TASK DIRECTIONS
Please give the records below again in full, exactly, with the images left out.

(Paired box coordinates)
>>>
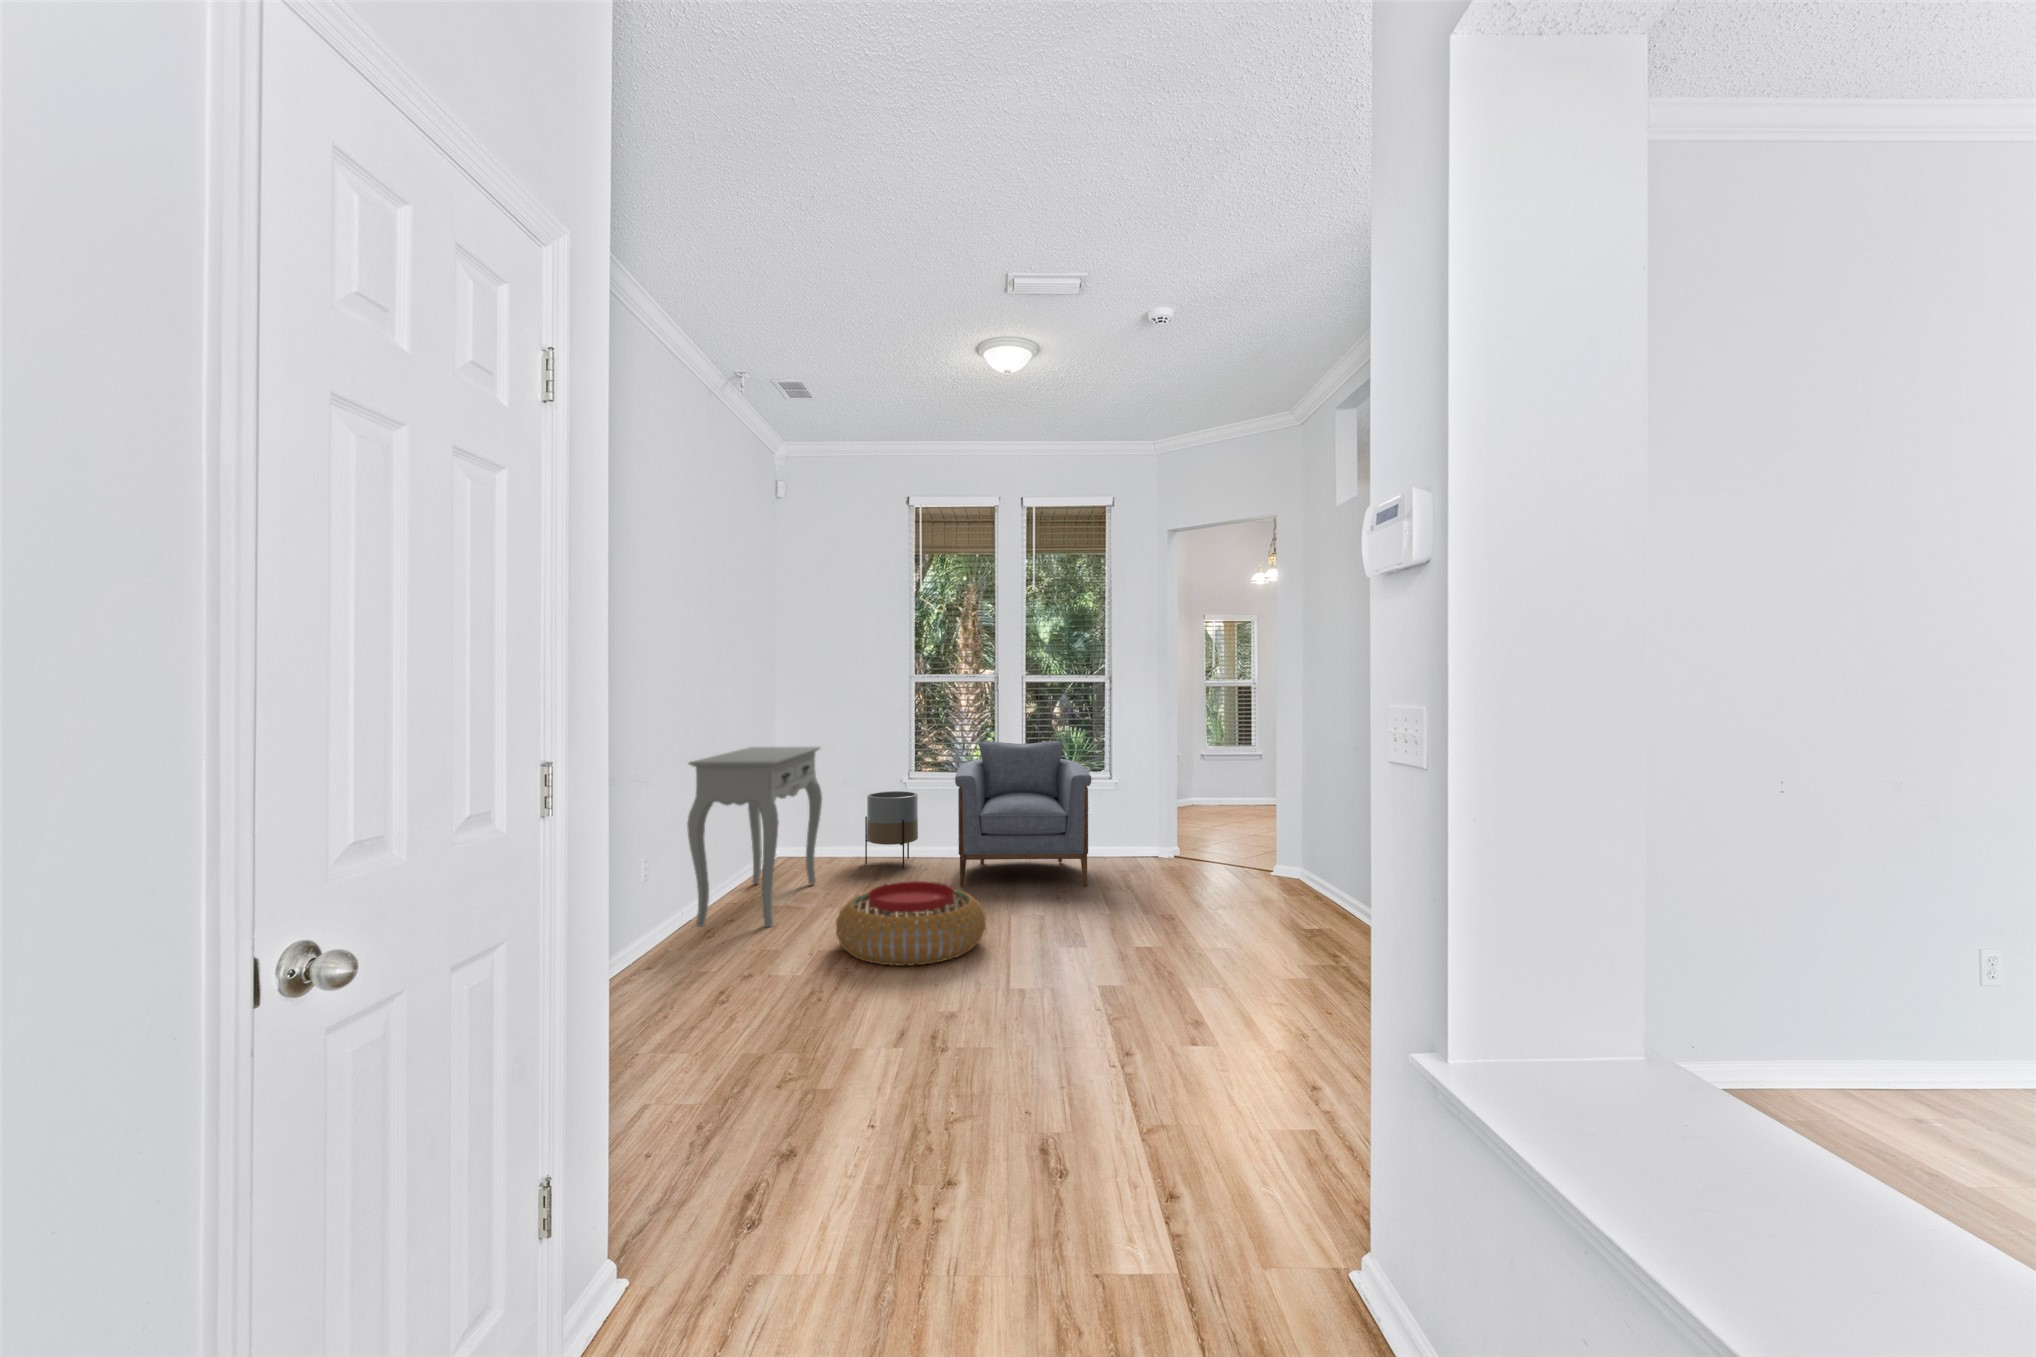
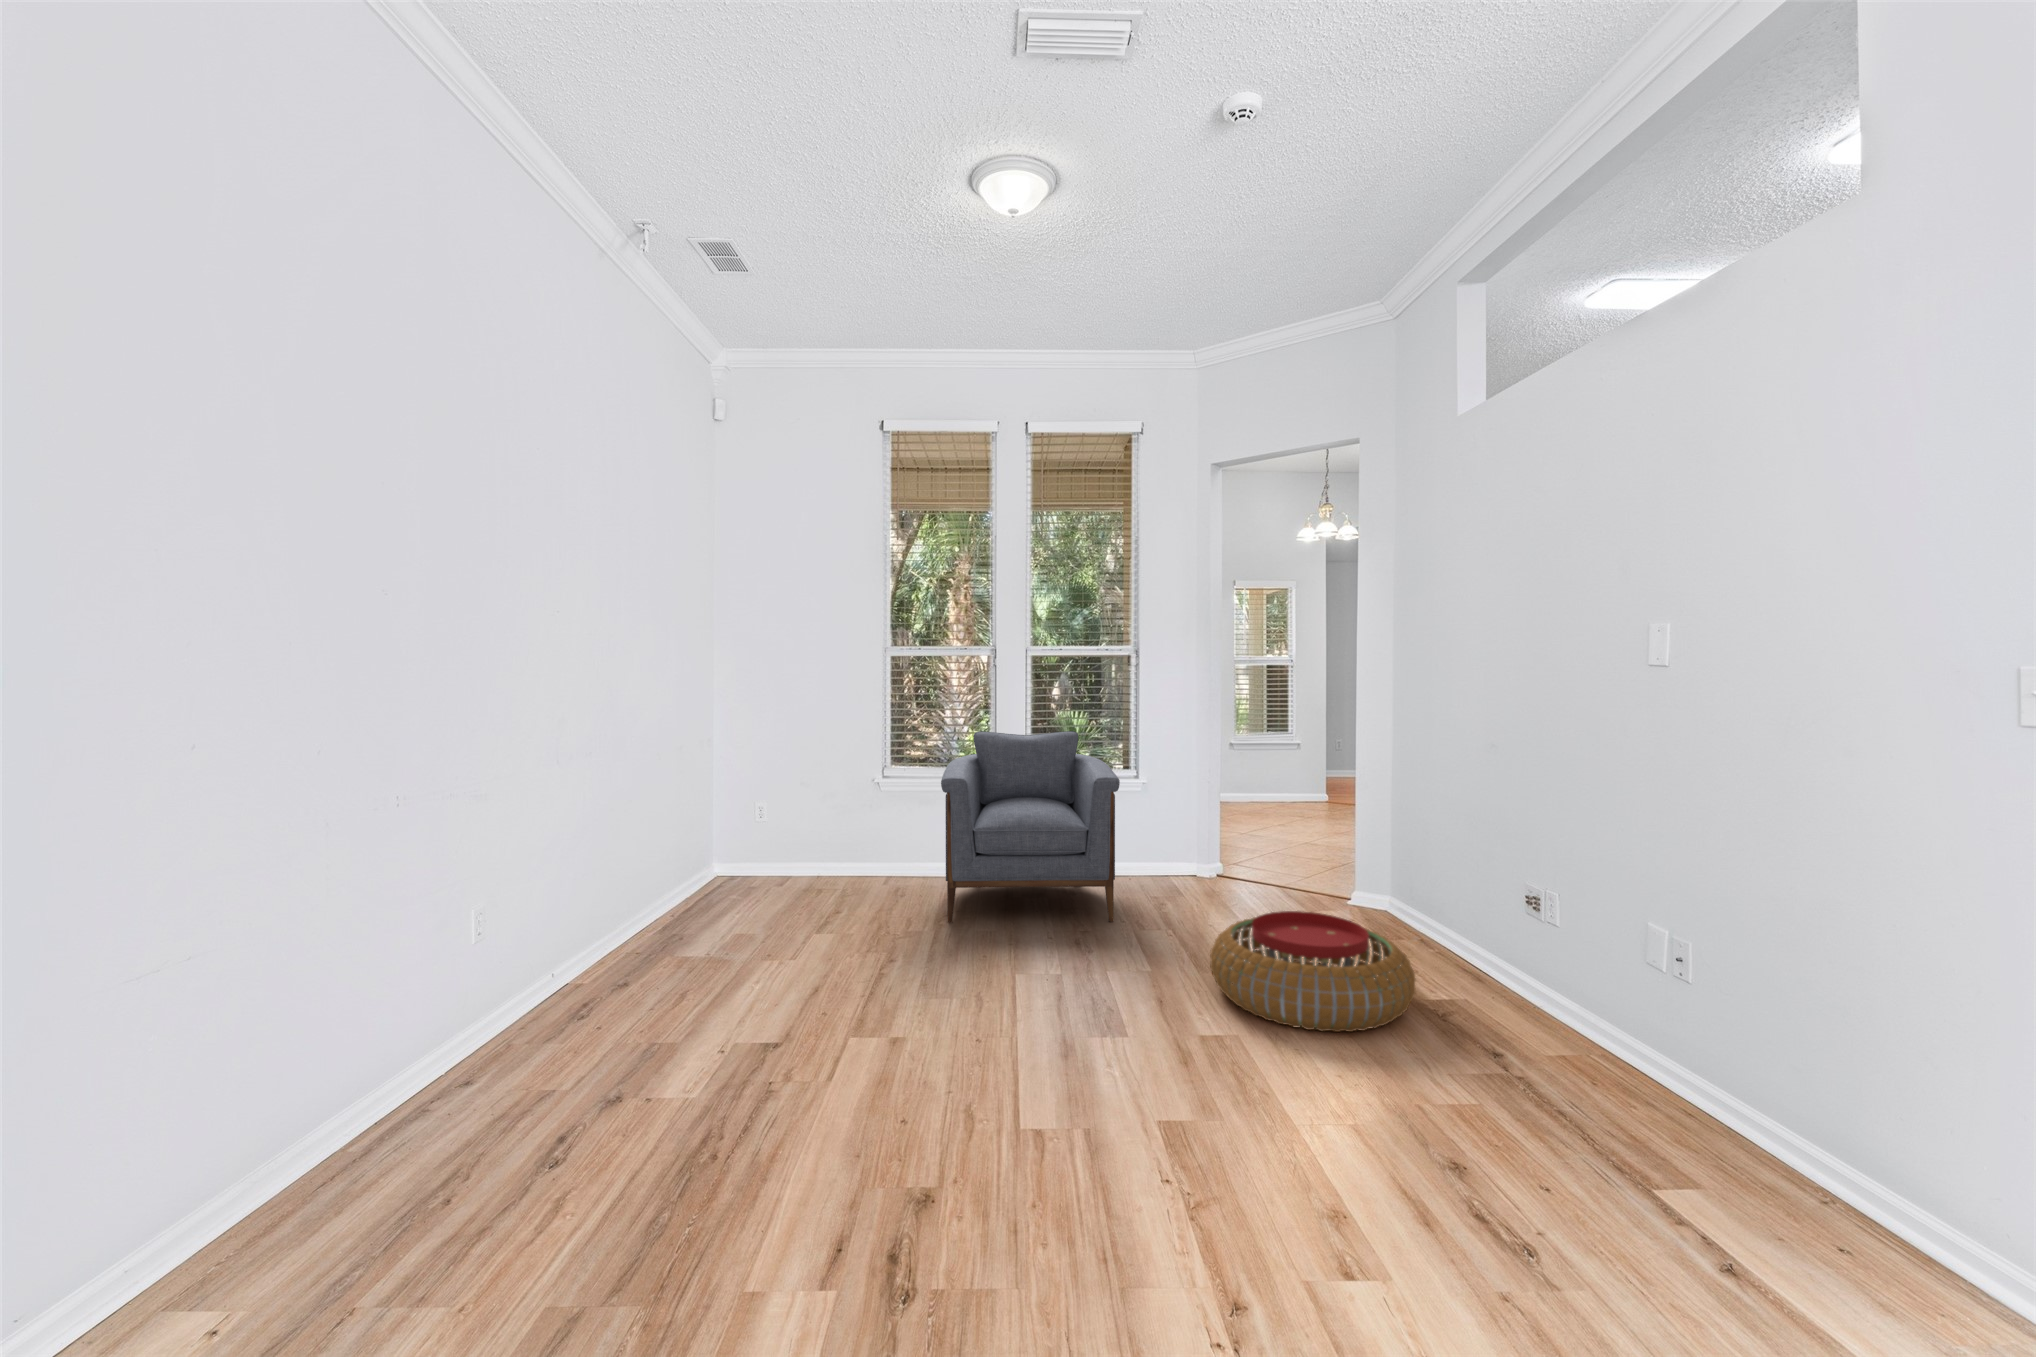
console table: present [687,747,822,927] -> none [559,740,767,997]
planter: present [865,791,918,869] -> none [829,794,895,894]
pouf: present [836,881,986,966] -> present [1210,911,1415,1032]

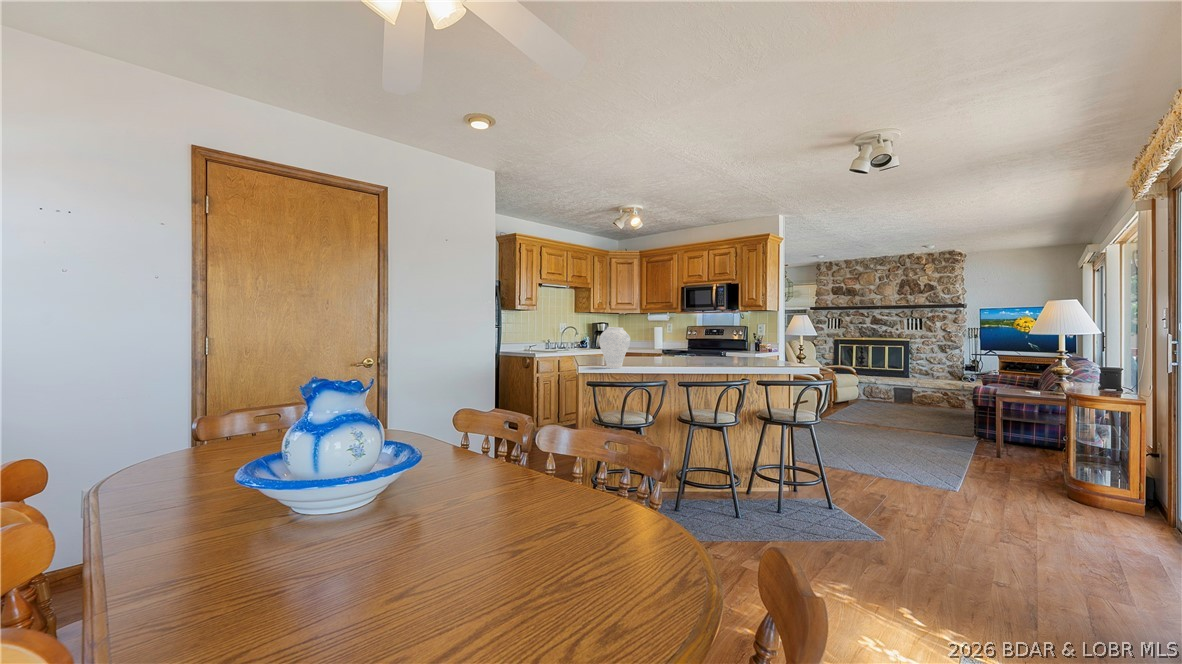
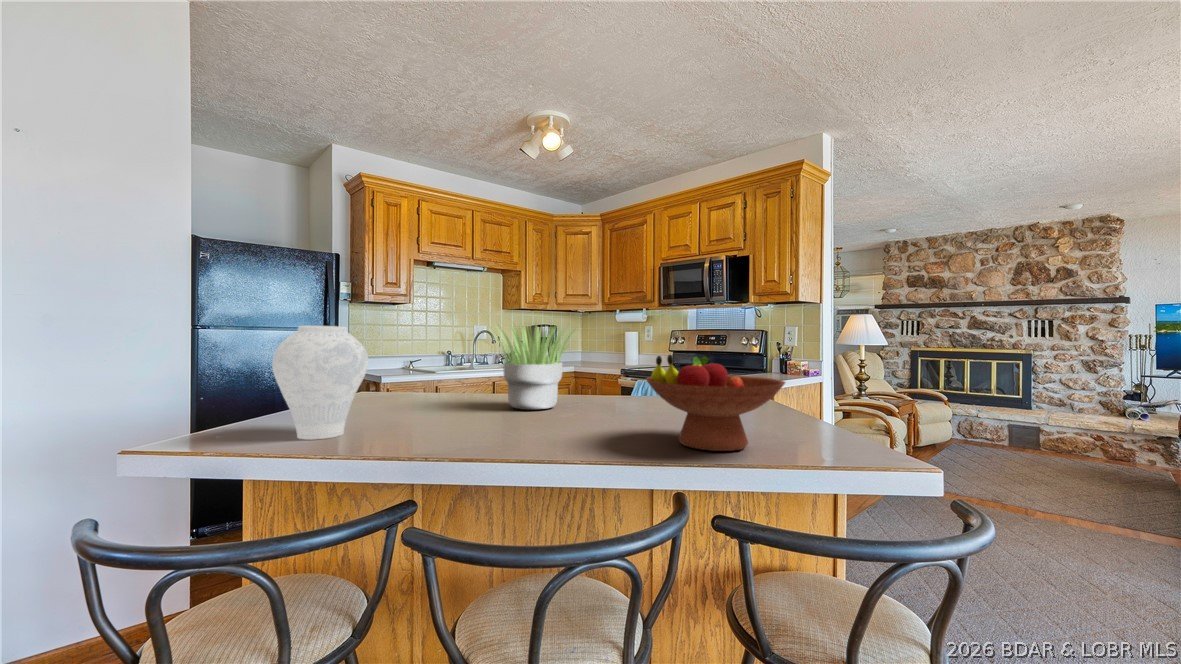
potted plant: none [643,325,687,363] -> present [490,325,573,410]
fruit bowl: none [732,337,782,368] -> present [646,355,785,451]

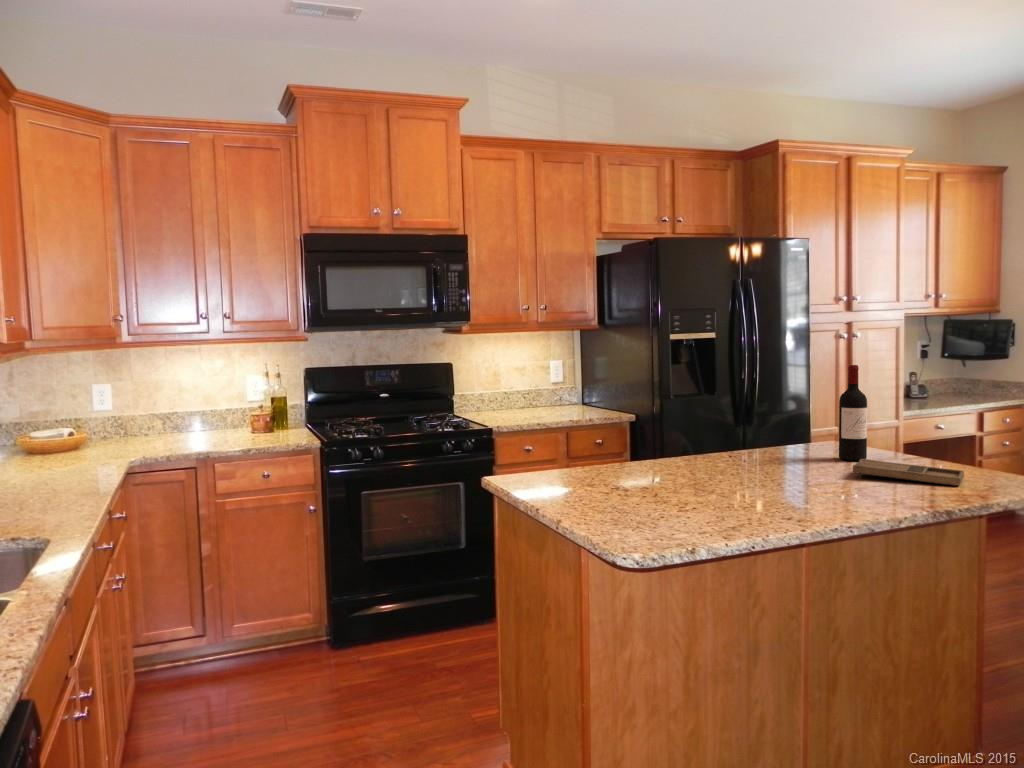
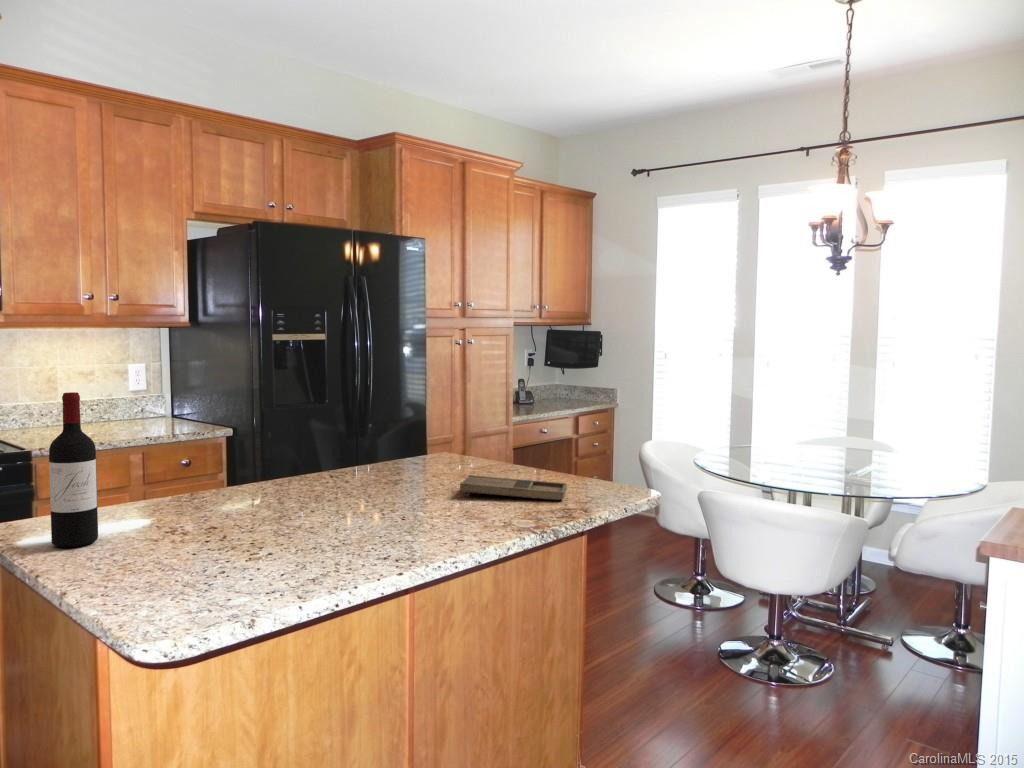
wine bottle: present [839,365,867,461] -> present [49,392,98,547]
<<<
TASK ANSWER
console table: present [687,747,822,927] -> none [559,740,767,997]
planter: present [865,791,918,869] -> none [829,794,895,894]
pouf: present [836,881,986,966] -> present [1210,911,1415,1032]

potted plant: none [643,325,687,363] -> present [490,325,573,410]
fruit bowl: none [732,337,782,368] -> present [646,355,785,451]

wine bottle: present [839,365,867,461] -> present [49,392,98,547]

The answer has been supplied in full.